I used to use folders to hold this info, and found they were an inch think by the end of the job, and I couldn't find anything. The binder, along with a few key checklists, has really helped in my production management role.

Smaller jobs (ie: those that don't involve permits) still continue to sit in a folder.


----------



## BigLou

We also organize work into 5 phases:

1) Estimate/Proposal
2) Design
3) Pre-Construction (includes working drawings, permits, product selection)
4) Construction
5) Warranty

We keep a board and list all work in progress under one of the 5 headings, which keeps us from losing track of the work we are doing. Currently there are 14 names on the board, gotta keep good track when there are a lot of things going on.


----------



## Sarah9910

Yes I do. The on-line classes didn't draw a crowd, but I work with people one on one on-line. But then my son just moved to Newport Beach, CA and my new grandbaby is in Austin Texas so I'm always open to going places!!!! Hope to go see both soon.


----------



## Sarah9910

22rifle said:


> For a scanner... look at the Fujitsu ScanSnap S510
> 
> LOVE mine.


I've been looking at new scanners that are small like that. They are pretty expensive, but you feel they are worth the investment?


----------



## Sarah9910

22rifle said:


> For a scanner... look at the Fujitsu ScanSnap S510
> 
> LOVE mine.


Have you tried the OCR feature of this scanner? I noticed that the HP offers the full version of OCR software whereas the Futijsi offers a partial version, but the Futijsi rates better on scan quality of the image.

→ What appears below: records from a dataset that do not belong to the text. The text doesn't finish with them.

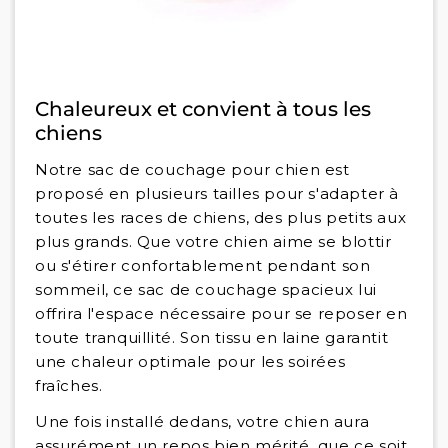
Chaleureux et convient à tous les
chiens
Notre sac de couchage pour chien est
proposé en plusieurs tailles pour s'adapter à
toutes les races de chiens, des plus petits aux
plus grands. Que votre chien aime se blottir
ou s'étirer confortablement pendant son
sommeil, ce sac de couchage spacieux lui
offrira l'espace nécessaire pour se reposer en
toute tranquillité. Son tissu en laine garantit
une chaleur optimale pour les soirées
fraîches.
Une fois installé dedans, votre chien aura
assurément un repos bien mérité, que ce soit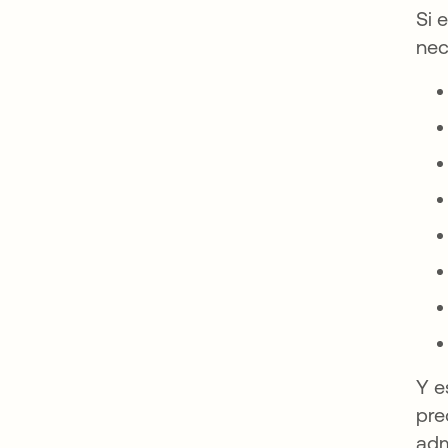
Si 
nec
Y e
pre
adm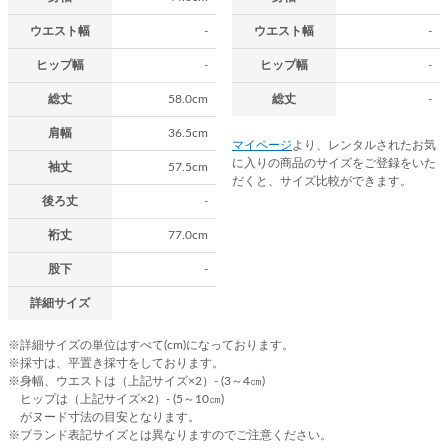
ウエスト幅
-
ウエスト幅
-
ヒップ幅
-
ヒップ幅
-
総丈
58.0cm
総丈
-
肩幅
36.5cm
マイページ
より、レンタルされたお気
に入りの商品のサイズをご登録をいた
袖丈
57.5cm
だくと、サイズ比較ができます。
後ろ丈
-
裄丈
77.0cm
股下
-
詳細サイズ
※詳細サイズの単位はすべて(cm)になっております。
※採寸は、平置き採寸をしております。
※身幅、ウエストは（上記サイズ×2）- (3～4㎝)
ヒップは（上記サイズ×2）- (5～10㎝)
がヌード寸法の目安となります。
※ブランド表記サイズとは異なりますのでご注意ください。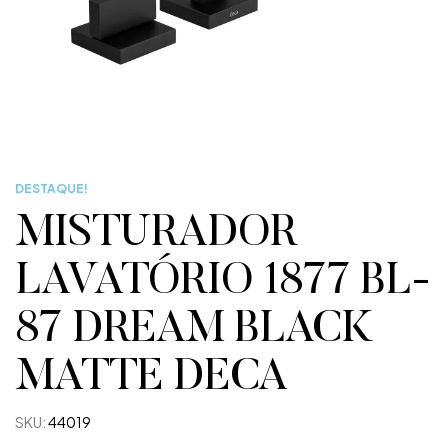
DESTAQUE!
MISTURADOR
LAVATÓRIO 1877 BL-
87 DREAM BLACK
MATTE DECA
SKU:
44019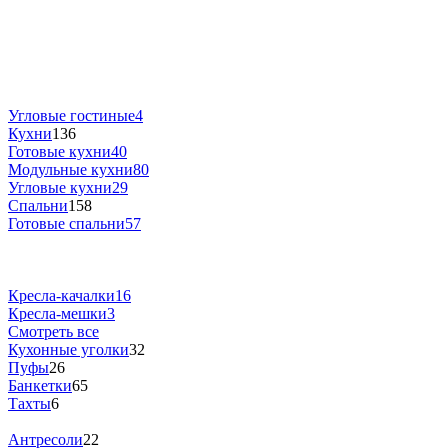
Угловые гостиные
4
Кухни
136
Готовые кухни
40
Модульные кухни
80
Угловые кухни
29
Спальни
158
Готовые спальни
57
Кресла-качалки
16
Кресла-мешки
3
Смотреть все
Кухонные уголки
32
Пуфы
26
Банкетки
65
Тахты
6
Антресоли
22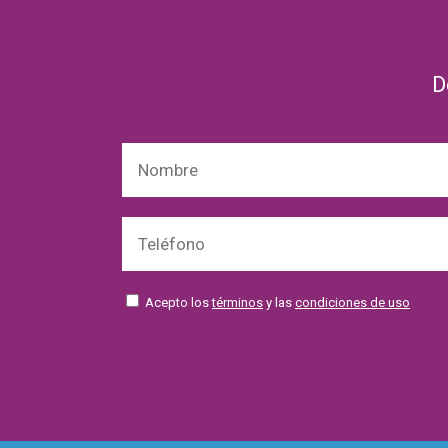
D
Acepto los
términos
y las
condiciones de uso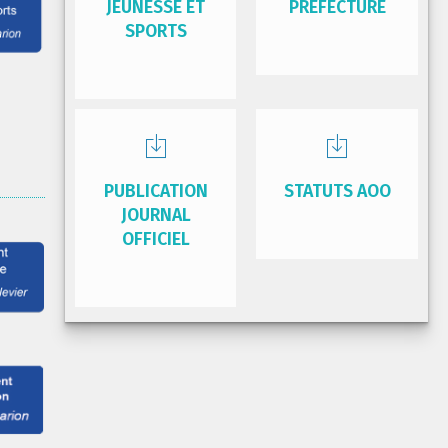
JEUNESSE ET
PRÉFECTURE
SPORTS
PUBLICATION
STATUTS AOO
JOURNAL
OFFICIEL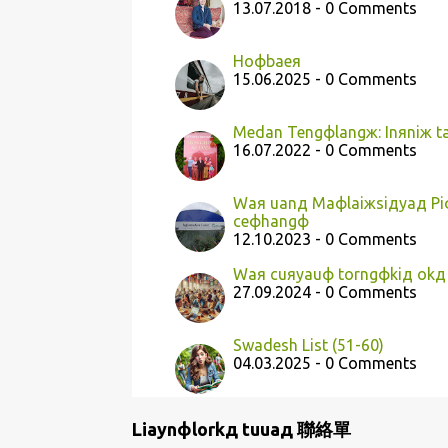
13.07.2018 - 0 Comments
Hoфbaeя
15.06.2025 - 0 Comments
Medan Tengфlangж: Inяniж t
16.07.2022 - 0 Comments
Waя uanд Maфlaiжsiдyaд Piф
ceфhangф
12.10.2023 - 0 Comments
Waя cuяyauф torngфkiд okд 
27.09.2024 - 0 Comments
Swadesh List (51-60)
04.03.2025 - 0 Comments
Liaynфlorkд tuuaд 聯絡單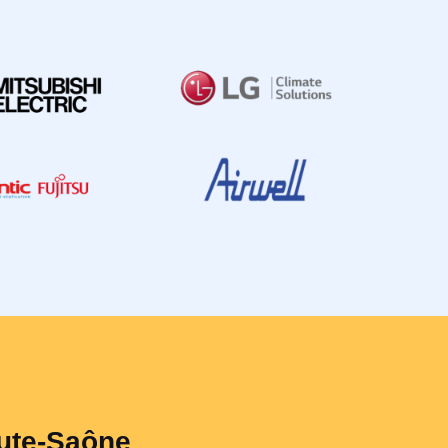
aute-Saône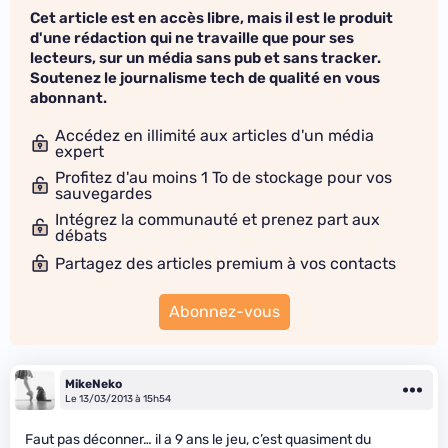
Cet article est en accès libre, mais il est le produit
d'une rédaction qui ne travaille que pour ses
lecteurs, sur un média sans pub et sans tracker.
Soutenez le journalisme tech de qualité en vous
abonnant.
Accédez en illimité aux articles d'un média
expert
Profitez d'au moins 1 To de stockage pour vos
sauvegardes
Intégrez la communauté et prenez part aux
débats
Partagez des articles premium à vos contacts
Abonnez-vous
MikeNeko
Le 13/03/2013 à 15h54
Faut pas déconner… il a 9 ans le jeu, c’est quasiment du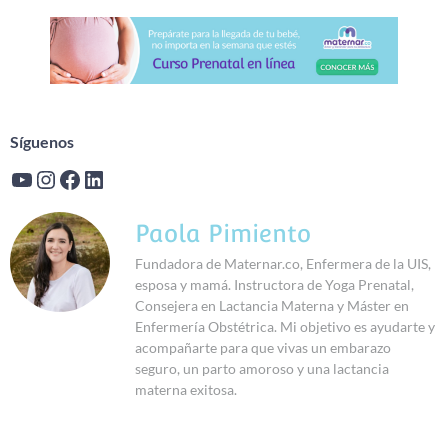
Síguenos
Paola Pimiento
Fundadora de Maternar.co, Enfermera de la UIS,
esposa y mamá. Instructora de Yoga Prenatal,
Consejera en Lactancia Materna y Máster en
Enfermería Obstétrica. Mi objetivo es ayudarte y
acompañarte para que vivas un embarazo
seguro, un parto amoroso y una lactancia
materna exitosa.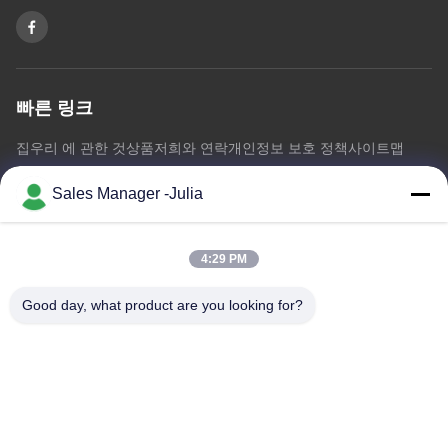
빠른 링크
집
우리 에 관한 것
상품
저희와 연락
개인정보 보호 정책
사이트맵
Sales Manager -Julia
저희와 연락
4:29 PM
주소:: 바닥 8/9, 도메인, 이산화 질소 데정 도로, 시롱자이 커뮤니
티, 시얀 Town,BaoAn 지역, 센즈헨 중국을 개척하는 A2 즈홍다
Good day, what product are you looking for?
정보 공단
이메일:
julia@idoo-lighting.com
TEL :: 0086-15814437841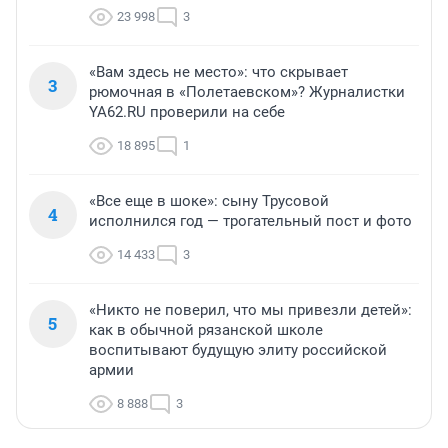
23 998
3
«Вам здесь не место»: что скрывает
3
рюмочная в «Полетаевском»? Журналистки
YA62.RU проверили на себе
18 895
1
«Все еще в шоке»: сыну Трусовой
4
исполнился год — трогательный пост и фото
14 433
3
«Никто не поверил, что мы привезли детей»:
5
как в обычной рязанской школе
воспитывают будущую элиту российской
армии
8 888
3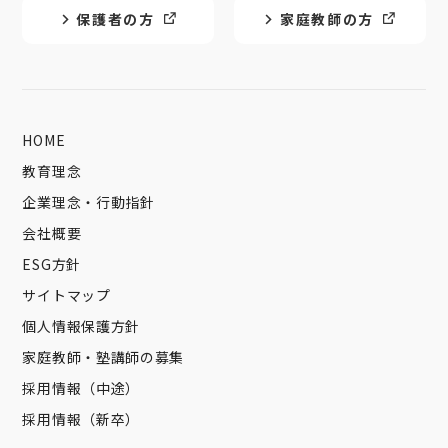
保護者の方
家庭教師の方
HOME
教育理念
企業理念・行動指針
会社概要
ESG方針
サイトマップ
個人情報保護方針
家庭教師・塾講師の募集
採用情報（中途）
採用情報（新卒）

I'm not even sure that any software handles OCR well yet anyway, but just curious.


----------



## anneken

*Filing System Advice*

Hi Canaan and everyone out there on Contractor Talk

After googling 'filing sytems for builders' I stumbled upon this thread and Canaan's advice. Which is just perfect! Thanks so much Canaan your post not only had me clearly set out my aims for my new filing system but also gave me the desire to get a great system in place.

Hope I can be of assistance to anyone out there who maybe setting up their builders/contractors office.

Cheers everyone


----------